Friday, 10 August 2018

Heads Up: Head injuries and Parkinson's

There has been a lot of publicity over the last year about the links between neurodegenerative disease and multiple mild head injuries incurred in many common sports including football and rugby, for example Alan Shearer's BBC documentary on the links between dementia and football.  Chronic traumatic encephalopathy (CTE) is a term that has been coined to describe patients who develop behavioural, mood, cognitive and motor disturbances after prolonged exposure to mild head injuries and show abnormal protein folding in the brain.


Alan Shearer, footballer (from the BBC documentary Alan Shearer: Dementia, Football and Me) https://www.bbc.co.uk/programmes/b09g0gzk)

This disease process bears similarities to Parkinson's Disease in that normal proteins become misfolded and then aggregate into abnormal deposits which is then associated with brain cell death. We have also known for a long time that previous history of head injuries and concussion increases your risk of Parkinson's. The study below, of almost 700 individuals including a significant number of athletes who had died and agreed to have an autopsy looks in more detail at the links between these conditions.

Overall, they found that people who had repeated head injury during life were much more likely to have the abnormal protein found in Parkinson's, alpha-synuclein, as well as the tau protein, which has been described in CTE. More exposure to head injury - for example greater than 8 years of playing contact sport increased the likelihood of Parkinson's-type pathology. They go on to look at the relationships between the different forms of protein and show that the distribution of the Parkinson's protein alpha-synculein is similar whether or not there was evidence of CTE and likely accounts for the movement problems seen in CTE.

Descriptions of protein-related brain diseases are ever expanding and I believe will guide us in  understanding the causes of Parkinson's and how the disease progresses. By studying the processes by which mild head injury leads to protein misfolding and how the different proteins interact we are gaining new mechanistic insights which we hope will lead to promising new treatments.

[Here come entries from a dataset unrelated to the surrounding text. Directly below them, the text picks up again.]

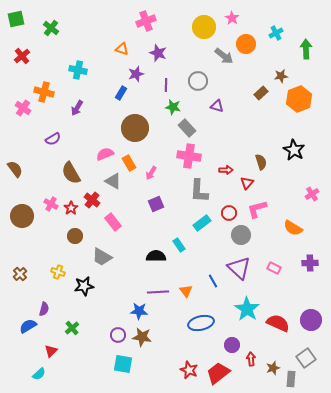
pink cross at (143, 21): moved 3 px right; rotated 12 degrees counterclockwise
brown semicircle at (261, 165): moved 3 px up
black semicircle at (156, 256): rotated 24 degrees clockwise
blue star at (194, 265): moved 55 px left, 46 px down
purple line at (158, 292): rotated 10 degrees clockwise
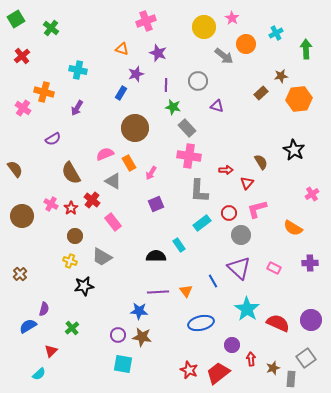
green square at (16, 19): rotated 18 degrees counterclockwise
orange hexagon at (299, 99): rotated 15 degrees clockwise
brown semicircle at (261, 162): rotated 14 degrees counterclockwise
yellow cross at (58, 272): moved 12 px right, 11 px up
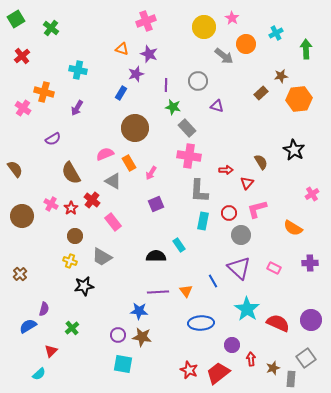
purple star at (158, 53): moved 9 px left, 1 px down
cyan rectangle at (202, 223): moved 1 px right, 2 px up; rotated 42 degrees counterclockwise
blue ellipse at (201, 323): rotated 10 degrees clockwise
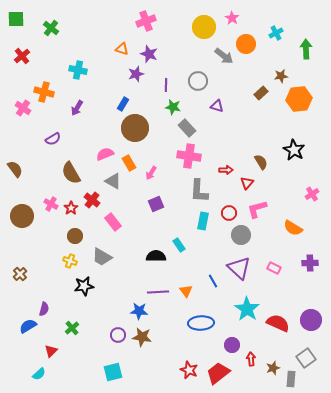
green square at (16, 19): rotated 30 degrees clockwise
blue rectangle at (121, 93): moved 2 px right, 11 px down
cyan square at (123, 364): moved 10 px left, 8 px down; rotated 24 degrees counterclockwise
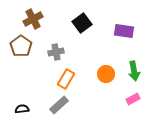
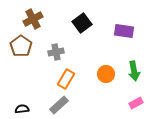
pink rectangle: moved 3 px right, 4 px down
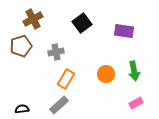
brown pentagon: rotated 20 degrees clockwise
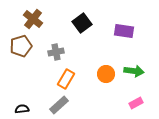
brown cross: rotated 24 degrees counterclockwise
green arrow: rotated 72 degrees counterclockwise
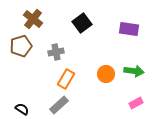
purple rectangle: moved 5 px right, 2 px up
black semicircle: rotated 40 degrees clockwise
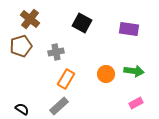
brown cross: moved 3 px left
black square: rotated 24 degrees counterclockwise
gray rectangle: moved 1 px down
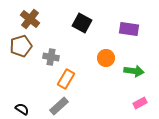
gray cross: moved 5 px left, 5 px down; rotated 21 degrees clockwise
orange circle: moved 16 px up
pink rectangle: moved 4 px right
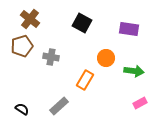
brown pentagon: moved 1 px right
orange rectangle: moved 19 px right, 1 px down
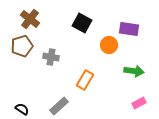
orange circle: moved 3 px right, 13 px up
pink rectangle: moved 1 px left
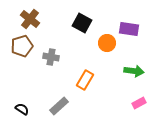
orange circle: moved 2 px left, 2 px up
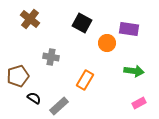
brown pentagon: moved 4 px left, 30 px down
black semicircle: moved 12 px right, 11 px up
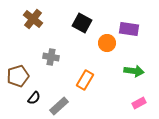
brown cross: moved 3 px right
black semicircle: rotated 96 degrees clockwise
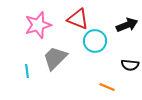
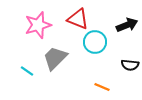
cyan circle: moved 1 px down
cyan line: rotated 48 degrees counterclockwise
orange line: moved 5 px left
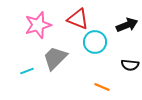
cyan line: rotated 56 degrees counterclockwise
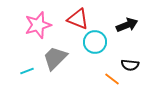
orange line: moved 10 px right, 8 px up; rotated 14 degrees clockwise
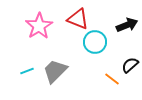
pink star: moved 1 px right, 1 px down; rotated 16 degrees counterclockwise
gray trapezoid: moved 13 px down
black semicircle: rotated 132 degrees clockwise
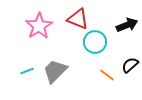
orange line: moved 5 px left, 4 px up
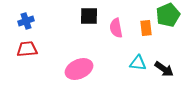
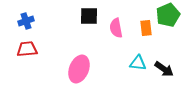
pink ellipse: rotated 44 degrees counterclockwise
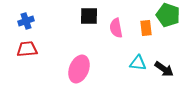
green pentagon: rotated 30 degrees counterclockwise
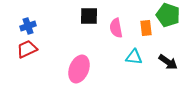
blue cross: moved 2 px right, 5 px down
red trapezoid: rotated 20 degrees counterclockwise
cyan triangle: moved 4 px left, 6 px up
black arrow: moved 4 px right, 7 px up
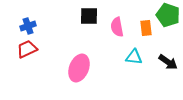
pink semicircle: moved 1 px right, 1 px up
pink ellipse: moved 1 px up
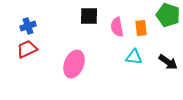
orange rectangle: moved 5 px left
pink ellipse: moved 5 px left, 4 px up
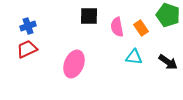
orange rectangle: rotated 28 degrees counterclockwise
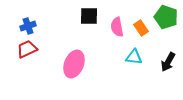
green pentagon: moved 2 px left, 2 px down
black arrow: rotated 84 degrees clockwise
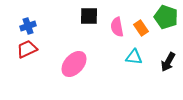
pink ellipse: rotated 20 degrees clockwise
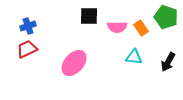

From a prevention point of view, the neurological dangers of repetitive mild head injury are increasingly clear - while the authors here showed that playing more than 8 years of competitive sport was significantly associated with more pathology, we still need more data before we can develop clear recommendations for both our patients and the wider public. 

-Anna 

https://academic.oup.com/jnen/advance-article/doi/10.1093/jnen/nly065/5059623

Lewy Body Pathology and Chronic Traumatic Encephalopathy Associated With Contact Sports.

Adams JW, Alvarez VE, Mez J, Huber BR, Tripodis Y, Xia W, Meng G, Kubilus CA, Cormier K, Kiernan PT, Daneshvar DH, Chua AS, Svirsky S, Nicks R, Abdolmohammadi B, Evers L, Solomon TM, Cherry JD, Aytan N, Mahar I, Devine S, Auerbach S, Alosco ML, Nowinski CJ, Kowall NW, Goldstein LE, Dwyer B, Katz DI, Cantu RC, Stern RA, Au R, McKee AC, Stein TD
Traumatic brain injury has been associated with increased risk of Parkinson disease and parkinsonism, and parkinsonism and Lewy body disease (LBD) can occur with chronic traumatic encephalopathy (CTE). To test whether contact sports and CTE are associated with LBD, we compared deceased contact sports athletes (n = 269) to cohorts from the community (n = 164) and the Boston University Alzheimer disease(AD) Center (n = 261). Participants with CTE and LBD were more likely to have β-amyloid deposition, dementia, and parkinsonism than CTE alone (p < 0.05). Traditional and hierarchical clustering showed a similar pattern of LBD distribution in CTE compared to LBD alone that was most frequently neocortical, limbic, or brainstem. In the community-based cohort, years of contact sports play were associated with neocortical LBD (OR = 1.30 per year, p = 0.012), and in a pooled analysis a threshold of >8 years of play best predicted neocortical LBD (ROC analysis, OR = 6.24, 95% CI = 1.5-25, p = 0.011), adjusting for age, sex, and APOE ɛ4 allele status. Clinically, dementia was significantly associated with neocortical LBD, CTE stage, and AD; parkinsonism was associated with LBD pathology but not CTE stage. Contact sports participation may increase risk of developing neocortical LBD, and increased LBD frequency may partially explain extrapyramidal motor symptoms sometimes observed in CTE.